La justice reconnaît pour la première fois un lien direct entre les troubles anxieux d’une habitante de la Somme et la proximité d’un parc éolien installé près de chez elle. Une décision historique qui ouvre la voie à la reconnaissance du préjudice des riverains affectés par ces installations.
C’est une décision inédite en France. La justice a reconnu un lien direct entre les troubles anxieux d’une habitante de la Somme et la proximité d’un parc éolien installé près de son domicile. Une avancée majeure pour les riverains qui dénoncent depuis des années les effets de ces installations sur leur bien-être.
Tout commence en 2009. Douze éoliennes sont installées à seulement 750 mètres de la maison de cette habitante de la Somme. Trois mois plus tard, son état de santé se dégrade. Elle souffre de vertiges, d’acouphènes et de troubles du sommeil. Des symptômes qu’elle attribue aux infrasons émis par les éoliennes, mais aussi aux lumières clignotantes des mâts.
"Une angoisse permanente"
Très vite, une anxiété constante s’installe. "Quels sont les risques qu’elle encourt à cause de ces engins à côté de chez elle ?", explique son avocat, Me Philippe Bodereau. À cette inquiétude sanitaire s’ajoute une autre crainte : "Celle de ne pas pouvoir, plus tard, vendre sa maison à son juste prix".
Pour établir le lien entre cette anxiété et la présence du parc éolien, l’avocat demande une expertise neurologique. Le rapport fait état de céphalées apparaissant lors du fonctionnement des éoliennes.

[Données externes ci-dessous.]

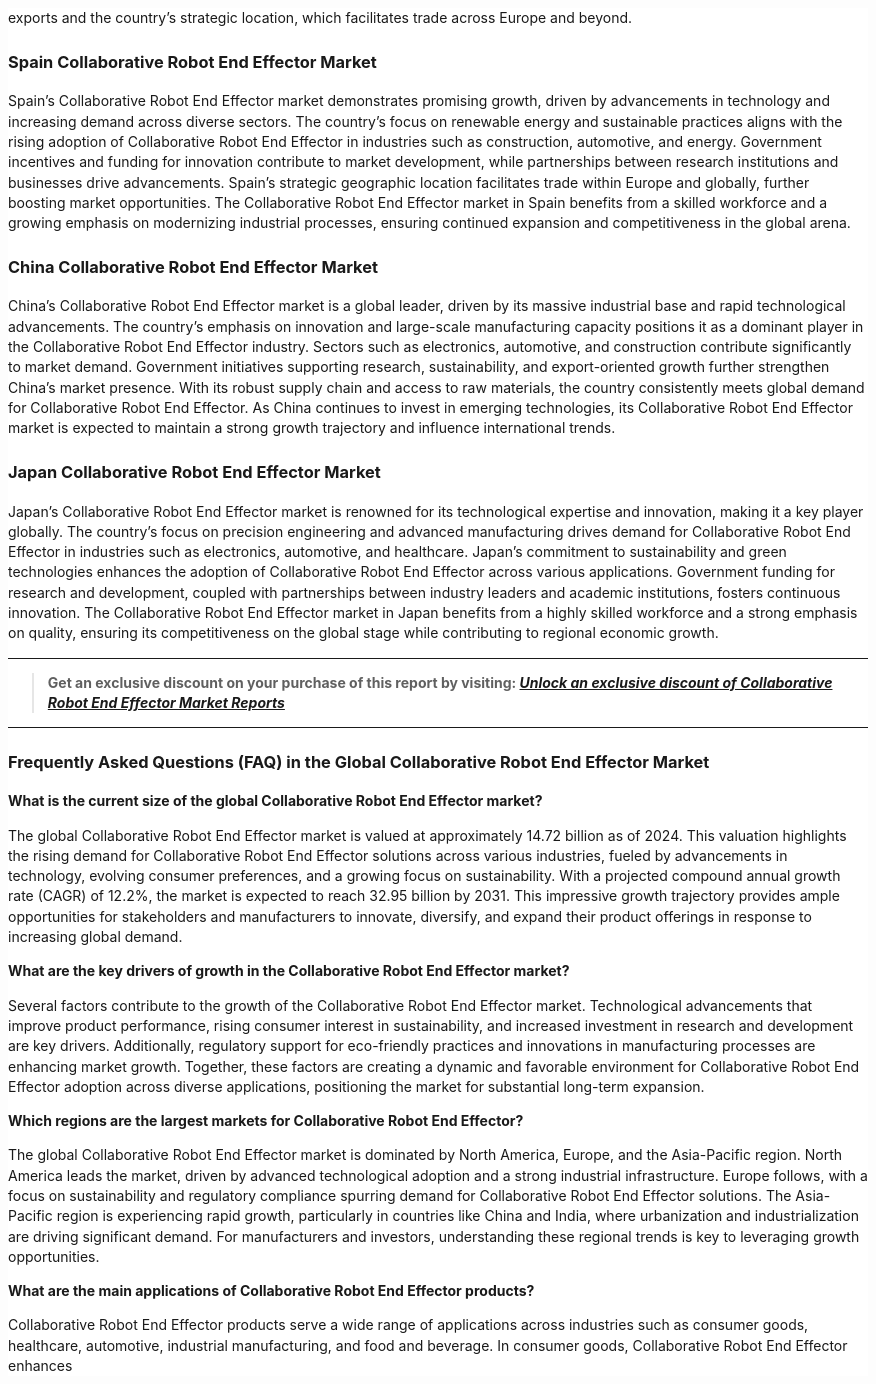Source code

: exports and the country&rsquo;s strategic location, which facilitates trade across Europe and beyond.</p><h3>Spain Collaborative Robot End Effector Market</h3><p>Spain&rsquo;s Collaborative Robot End Effector market demonstrates promising growth, driven by advancements in technology and increasing demand across diverse sectors. The country&rsquo;s focus on renewable energy and sustainable practices aligns with the rising adoption of Collaborative Robot End Effector in industries such as construction, automotive, and energy. Government incentives and funding for innovation contribute to market development, while partnerships between research institutions and businesses drive advancements. Spain&rsquo;s strategic geographic location facilitates trade within Europe and globally, further boosting market opportunities. The Collaborative Robot End Effector market in Spain benefits from a skilled workforce and a growing emphasis on modernizing industrial processes, ensuring continued expansion and competitiveness in the global arena.</p><h3>China Collaborative Robot End Effector Market</h3><p>China&rsquo;s Collaborative Robot End Effector market is a global leader, driven by its massive industrial base and rapid technological advancements. The country&rsquo;s emphasis on innovation and large-scale manufacturing capacity positions it as a dominant player in the Collaborative Robot End Effector industry. Sectors such as electronics, automotive, and construction contribute significantly to market demand. Government initiatives supporting research, sustainability, and export-oriented growth further strengthen China&rsquo;s market presence. With its robust supply chain and access to raw materials, the country consistently meets global demand for Collaborative Robot End Effector. As China continues to invest in emerging technologies, its Collaborative Robot End Effector market is expected to maintain a strong growth trajectory and influence international trends.</p><h3>Japan Collaborative Robot End Effector Market</h3><p>Japan&rsquo;s Collaborative Robot End Effector market is renowned for its technological expertise and innovation, making it a key player globally. The country&rsquo;s focus on precision engineering and advanced manufacturing drives demand for Collaborative Robot End Effector in industries such as electronics, automotive, and healthcare. Japan&rsquo;s commitment to sustainability and green technologies enhances the adoption of Collaborative Robot End Effector across various applications. Government funding for research and development, coupled with partnerships between industry leaders and academic institutions, fosters continuous innovation. The Collaborative Robot End Effector market in Japan benefits from a highly skilled workforce and a strong emphasis on quality, ensuring its competitiveness on the global stage while contributing to regional economic growth.</p><hr /><blockquote><p><strong>Get an exclusive discount on your purchase of this report by visiting: <em><a href="://marketresearchpulse.com/ask-for-discount/72271?utm_source=Github&amp;utm_medium=021">Unlock an exclusive discount of Collaborative Robot End Effector Market Reports</a></em>&nbsp;</strong></p></blockquote><hr /><h3>Frequently Asked Questions (FAQ) in the Global Collaborative Robot End Effector Market</h3><p><strong>What is the current size of the global Collaborative Robot End Effector market?</strong></p><p>The global Collaborative Robot End Effector market is valued at approximately 14.72 billion as of 2024. This valuation highlights the rising demand for Collaborative Robot End Effector solutions across various industries, fueled by advancements in technology, evolving consumer preferences, and a growing focus on sustainability. With a projected compound annual growth rate (CAGR) of 12.2%, the market is expected to reach 32.95 billion by 2031. This impressive growth trajectory provides ample opportunities for stakeholders and manufacturers to innovate, diversify, and expand their product offerings in response to increasing global demand.</p><p><strong>What are the key drivers of growth in the Collaborative Robot End Effector market?</strong></p><p>Several factors contribute to the growth of the Collaborative Robot End Effector market. Technological advancements that improve product performance, rising consumer interest in sustainability, and increased investment in research and development are key drivers. Additionally, regulatory support for eco-friendly practices and innovations in manufacturing processes are enhancing market growth. Together, these factors are creating a dynamic and favorable environment for Collaborative Robot End Effector adoption across diverse applications, positioning the market for substantial long-term expansion.</p><p><strong>Which regions are the largest markets for Collaborative Robot End Effector?</strong></p><p>The global Collaborative Robot End Effector market is dominated by North America, Europe, and the Asia-Pacific region. North America leads the market, driven by advanced technological adoption and a strong industrial infrastructure. Europe follows, with a focus on sustainability and regulatory compliance spurring demand for Collaborative Robot End Effector solutions. The Asia-Pacific region is experiencing rapid growth, particularly in countries like China and India, where urbanization and industrialization are driving significant demand. For manufacturers and investors, understanding these regional trends is key to leveraging growth opportunities.</p><p><strong>What are the main applications of Collaborative Robot End Effector products?</strong></p><p>Collaborative Robot End Effector products serve a wide range of applications across industries such as consumer goods, healthcare, automotive, industrial manufacturing, and food and beverage. In consumer goods, Collaborative Robot End Effector enhances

Une décision historique pour les riverains
Après plusieurs années de combat judiciaire, la justice tranche. Elle reconnaît les éoliennes comme la cause directe du stress et des troubles anxieux de la plaignante. Une décision qualifiée d’"avancée considérable" par son avocat. "Elle permet désormais aux justiciables inquiets après l’installation d’éoliennes près de chez eux de faire reconnaître un préjudice, une angoisse liée à l’incertitude sur les effets de ces installations", explique-t-il.
Malgré cette décision, le parc éolien restera en place. Épuisée et excédée, l’habitante ne dort plus dans sa maison. Elle a choisi de s’installer dans un gîte lui appartenant, à distance des éoliennes.